TASK ITEM: Reproduce every record below exactly as written, but leave out any pictures.
MATERIALS PROVIDED START
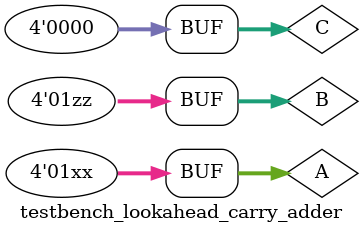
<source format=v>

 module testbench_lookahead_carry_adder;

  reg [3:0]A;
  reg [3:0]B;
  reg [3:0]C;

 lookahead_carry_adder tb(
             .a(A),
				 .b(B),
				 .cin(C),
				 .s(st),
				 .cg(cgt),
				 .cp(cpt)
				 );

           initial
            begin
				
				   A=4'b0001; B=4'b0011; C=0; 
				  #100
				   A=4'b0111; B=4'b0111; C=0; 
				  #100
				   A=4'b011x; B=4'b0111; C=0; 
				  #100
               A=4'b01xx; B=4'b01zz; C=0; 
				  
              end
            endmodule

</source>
MATERIALS PROVIDED END
RESULT BELOW:
<source format=v>

 module testbench_lookahead_carry_adder;

  reg [3:0]A;
  reg [3:0]B;
  reg [3:0]C;

 lookahead_carry_adder tb(
             .a(A),
				 .b(B),
				 .cin(C),
				 .s(st),
				 .cg(cgt),
				 .cp(cpt)
				 );

           initial
            begin
				
				   A=4'b0001; B=4'b0011; C=0; 
				  #100
				   A=4'b0111; B=4'b0111; C=0; 
				  #100
				   A=4'b011x; B=4'b0111; C=0; 
				  #100
               A=4'b01xx; B=4'b01zz; C=0; 
				  
              end
            endmodule

</source>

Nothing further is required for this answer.